A nurse, Lorraine, arrives to talk to me, and Mike decides to take
his leave. He looks guilty for leaving me.
Lorraine’s job is to reassure me and to find out all those little
things they’d rather know in advance, like the fact that I’m allergic
to elastoplast, I’m vegetarian, etc.
She tells me I’ll get a visit from the anaesthetist and the
surgeon, and just before 8am they’ll take me to get prepped for
surgery. Then she leaves me to undress and get into the highly
fashionable and sought-after standard-issue velcro-fastened hospital
smock.
I spend the time before the anaesthetist arrives pacing again. It
seems an age before he turns up.
“You look anxious,” he diagnoses correctly. He looks like a
prototype Lord Dr Robert Winston, TV’s favourite medic, the one who
presented that televisual atrocity Walking With Cavemen.

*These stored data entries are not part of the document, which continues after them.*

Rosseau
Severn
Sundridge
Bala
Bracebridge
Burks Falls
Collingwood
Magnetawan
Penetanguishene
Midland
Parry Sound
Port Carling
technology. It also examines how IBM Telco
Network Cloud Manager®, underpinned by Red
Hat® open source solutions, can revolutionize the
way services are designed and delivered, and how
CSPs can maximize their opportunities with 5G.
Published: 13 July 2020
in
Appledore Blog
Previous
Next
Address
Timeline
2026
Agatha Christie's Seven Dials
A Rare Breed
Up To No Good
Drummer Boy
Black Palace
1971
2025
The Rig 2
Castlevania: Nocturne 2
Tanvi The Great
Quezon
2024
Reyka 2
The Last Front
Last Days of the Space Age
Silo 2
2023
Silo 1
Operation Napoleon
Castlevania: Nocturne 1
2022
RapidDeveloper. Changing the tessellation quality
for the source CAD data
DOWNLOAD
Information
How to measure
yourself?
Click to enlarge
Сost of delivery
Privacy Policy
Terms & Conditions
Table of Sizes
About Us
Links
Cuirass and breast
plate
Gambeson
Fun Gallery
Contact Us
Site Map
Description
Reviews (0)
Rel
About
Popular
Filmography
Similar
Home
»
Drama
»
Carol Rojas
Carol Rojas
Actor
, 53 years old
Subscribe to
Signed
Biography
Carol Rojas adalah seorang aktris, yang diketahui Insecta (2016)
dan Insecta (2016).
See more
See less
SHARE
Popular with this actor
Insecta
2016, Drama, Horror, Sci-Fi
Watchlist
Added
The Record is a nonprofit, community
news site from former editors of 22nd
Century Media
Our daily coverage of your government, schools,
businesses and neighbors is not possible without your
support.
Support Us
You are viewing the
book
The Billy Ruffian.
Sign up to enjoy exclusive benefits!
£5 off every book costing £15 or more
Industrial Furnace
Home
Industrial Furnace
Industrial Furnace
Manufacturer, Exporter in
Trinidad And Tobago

He disappears, and a few minutes later the surgeon arrives. He takes me
through the procedure: discectomy, laminectomy, feraminectomy. Clear away
the disc leakage, cut away a bit more of the disc, and cut away a bit of
bone to allow the nerve root a bit more room to move.
The risks: there’s a 1% chance of “foot drop”: where you can’t
control the foot properly. Like Inspector Morse, he says, I might end
up with a splint. And of course there’s the catch-all: a
one-in-a-thousand chance of a “spinal catastrophe”. He freely admits
that this is a generic term that means “something really bad might
happen”.
He scribbles this down on the consent form, and I sign. He leaves
me alone again.
I have no idea what time it is; I’ve taken off my watch, and
there’s no clock in the room. But it must be 8am by now.